What can be done about it? If no standard procedure can be followed in the C++ code, can anyone suggest what can best be done if the exception is caught in application code?

@MihaiSurdeanu, you may want to follow this.

Thanks, all.

kwalcock commented 4 years ago

P.S. Is any of the code following the throw critical for an abandoned update? This includes the remainder of the code in the Trainer and whatever calls that. The updates variable won't be incremented, the weights won't decay, etc.

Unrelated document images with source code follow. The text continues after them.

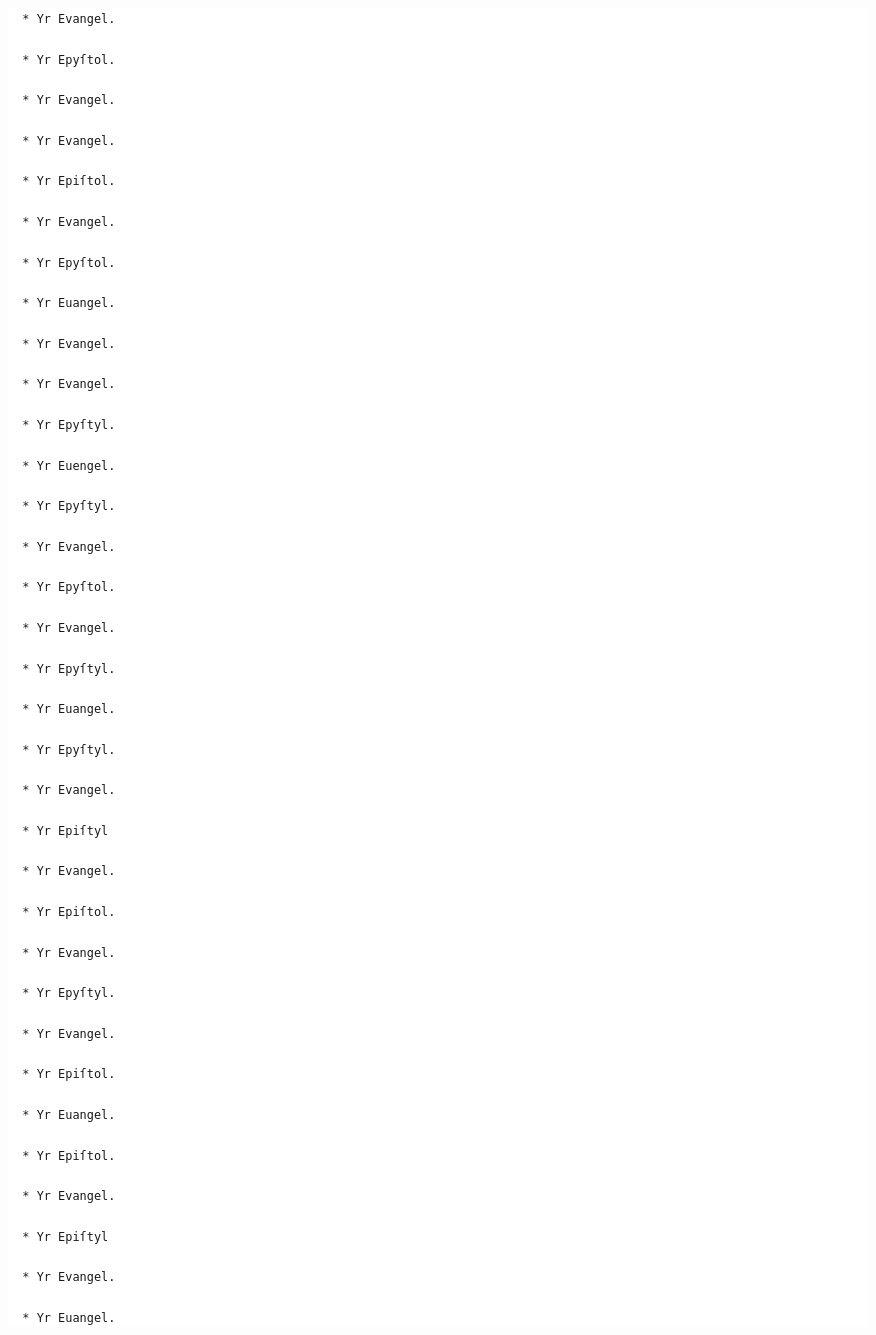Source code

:       * Yr Evangel.

      * Yr Epyſtol.

      * Yr Evangel.

      * Yr Evangel.

      * Yr Epiſtol.

      * Yr Evangel.

      * Yr Epyſtol.

      * Yr Euangel.

      * Yr Evangel.

      * Yr Evangel.

      * Yr Epyſtyl.

      * Yr Euengel.

      * Yr Epyſtyl.

      * Yr Evangel.

      * Yr Epyſtol.

      * Yr Evangel.

      * Yr Epyſtyl.

      * Yr Euangel.

      * Yr Epyſtyl.

      * Yr Evangel.

      * Yr Epiſtyl

      * Yr Evangel.

      * Yr Epiſtol.

      * Yr Evangel.

      * Yr Epyſtyl.

      * Yr Evangel.

      * Yr Epiſtol.

      * Yr Euangel.

      * Yr Epiſtol.

      * Yr Evangel.

      * Yr Epiſtyl

      * Yr Evangel.

      * Yr Euangel.
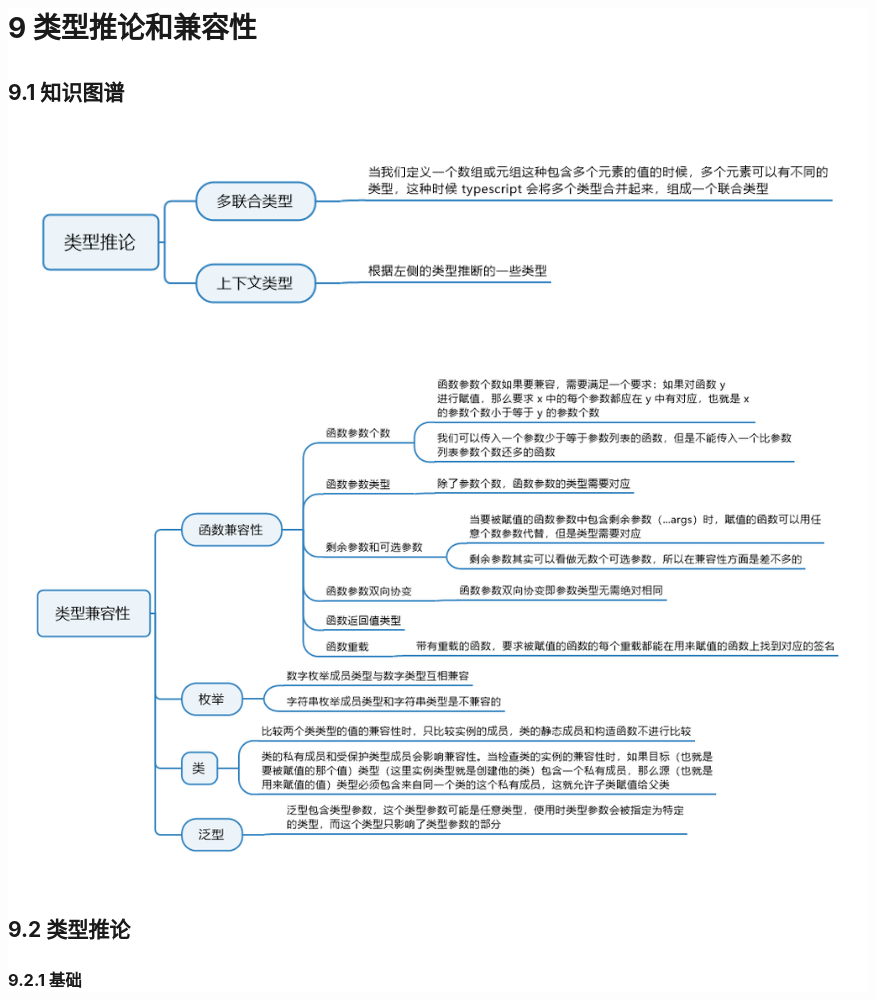# 9 类型推论和兼容性

## 9.1 知识图谱

<img src="../../.vuepress/public/image/typescript/mind10.png" />

<img src="../../.vuepress/public/image/typescript/mind11.png" />

## 9.2 类型推论

### 9.2.1 基础
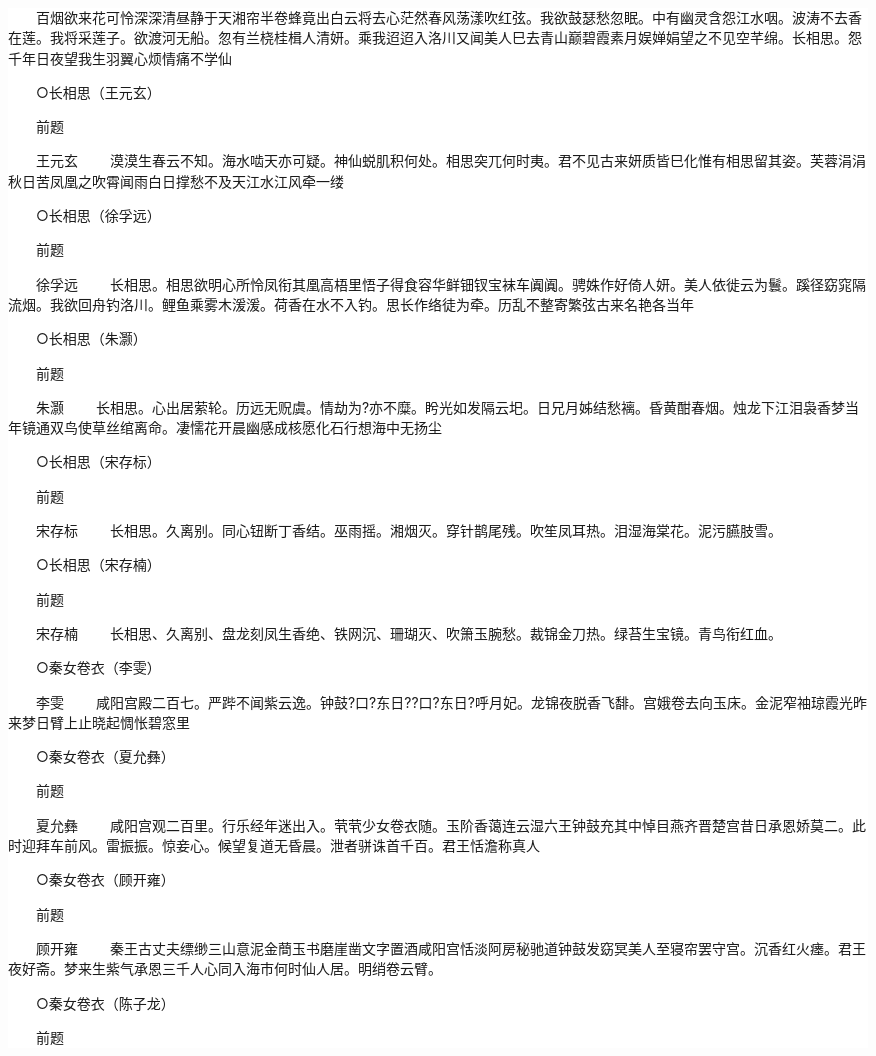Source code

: 
　　百烟欲来花可怜深深清昼静于天湘帘半卷蜂竟出白云将去心茫然春风荡漾吹红弦。我欲鼓瑟愁忽眠。中有幽灵含怨江水咽。波涛不去香在莲。我将采莲子。欲渡河无船。忽有兰桡桂楫人清妍。乘我迢迢入洛川又闻美人巳去青山巅碧霞素月娱婵娟望之不见空芊绵。长相思。怨千年日夜望我生羽翼心烦情痛不学仙 

　　○长相思（王元玄） 

　　前题 

　　王元玄 
　　漠漠生春云不知。海水啮天亦可疑。神仙蜕肌积何处。相思突兀何时夷。君不见古来妍质皆巳化惟有相思留其姿。芙蓉涓涓秋日苦凤凰之吹霄闻雨白日撑愁不及天江水江风牵一缕 

　　○长相思（徐孚远） 

　　前题 

　　徐孚远 
　　长相思。相思欲明心所怜凤衔其凰高梧里悟子得食容华鲜钿钗宝袜车阗阗。骋姝作好倚人妍。美人依徙云为鬟。蹊径窈窕隔流烟。我欲回舟钓洛川。鲤鱼乘雾木湲湲。荷香在水不入钓。思长作络徒为牵。历乱不整寄繁弦古来名艳各当年 

　　○长相思（朱灏） 

　　前题 

　　朱灏 
　　长相思。心出居萦轮。历远无贶虞。情劫为?亦不糜。盻光如发隔云圯。日兄月姊结愁褵。昏黄酣春烟。烛龙下江泪袅香梦当年镜通双鸟使草丝绾离命。凄懦花开晨幽感成核愿化石行想海中无扬尘 

　　○长相思（宋存标） 

　　前题 

　　宋存标 
　　长相思。久离别。同心钮断丁香结。巫雨摇。湘烟灭。穿针鹊尾残。吹笙凤耳热。泪湿海棠花。泥污臙肢雪。 

　　○长相思（宋存楠） 

　　前题 

　　宋存楠 
　　长相思、久离别、盘龙刻凤生香绝、铁网沉、珊瑚灭、吹箫玉腕愁。裁锦金刀热。绿苔生宝镜。青鸟衔红血。 

　　○秦女卷衣（李雯） 

　　李雯 
　　咸阳宫殿二百七。严跸不闻紫云逸。钟鼓?口?东日??口?东日?呼月妃。龙锦夜脱香飞馡。宫娥卷去向玉床。金泥窄袖琼霞光昨来梦日臂上止晓起惆怅碧窓里 

　　○秦女卷衣（夏允彝） 

　　前题 

　　夏允彝 
　　咸阳宫观二百里。行乐经年迷出入。茕茕少女卷衣随。玉阶香蔼连云湿六王钟鼓充其中悼目燕齐晋楚宫昔日承恩娇莫二。此时迎拜车前风。雷振振。惊妾心。候望复道无昏晨。泄者骈诛首千百。君王恬澹称真人 

　　○秦女卷衣（顾开雍） 

　　前题 

　　顾开雍 
　　秦王古丈夫缥缈三山意泥金蕳玉书磨崖凿文字置酒咸阳宫恬淡阿房秘驰道钟鼓发窈冥美人至寝帘罢守宫。沉香红火瘗。君王夜好斋。梦来生紫气承恩三千人心同入海市何时仙人居。明绡卷云臂。 

　　○秦女卷衣（陈子龙） 

　　前题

// this calls the rule-specific updates over all updated parameters
void Trainer::update() {
  const auto & params = model->parameters_list();
  const auto & lparams = model->lookup_parameters_list();

  // Allocate if necessary
  if(aux_allocated < params.size()) {
    aux_allocated = alloc_impl();
  }
  if(aux_allocated_lookup < lparams.size()) {
    aux_allocated_lookup = alloc_lookup_impl();
  }

  // Perform gradient clipping and cycle through parameters
  const float gscale = clip_gradients(); // <---- If this throws, is everything still in a consistent state?
  for(size_t i = 0; i < params.size(); ++i) {
    if(params[i]->updated) {
      update_params(gscale, i);
      params[i]->clear();
    }
  }
  for(size_t i = 0; i < lparams.size(); ++i) {
    auto &p = lparams[i];
    if (p->updated) {
      if(sparse_updates_enabled && !p->all_updated) {
        for (auto j : p->non_zero_grads)
          update_lookup_params(gscale, i, j);
      } else {
        update_lookup_params(gscale, i);
      }
      p->clear();
    }
  }
  ++updates;
  ++updates_since_status;

  L2WeightDecay & wd = model->get_weight_decay();
  wd.update_weight_decay(); // update global weight scale
  if (wd.parameters_need_rescaled())
    rescale_and_reset_weight_decay();  // if wdscale is getting to small multiply all weights by wdscale, and set wdscale to 1
}
kwalcock commented 4 years ago

The exception we're seeing is "Magnitude of gradient is bad: nan". I wonder if this code

https://github.com/clab/dynet/blob/7dfa70e418eef6504ac4ac5d622874886951f560/dynet/model.cc#L846

could be trying to take the sqrt of a negative number (or Inf or NaN). Is this sum guaranteed to be positive?

neubig commented 4 years ago

I think it should be guaranteed to be non-negative, which should be good enough for sqrt. If you can confirm that the value is negative before getting a crash and have some way to reproduce it we may be able to take a look.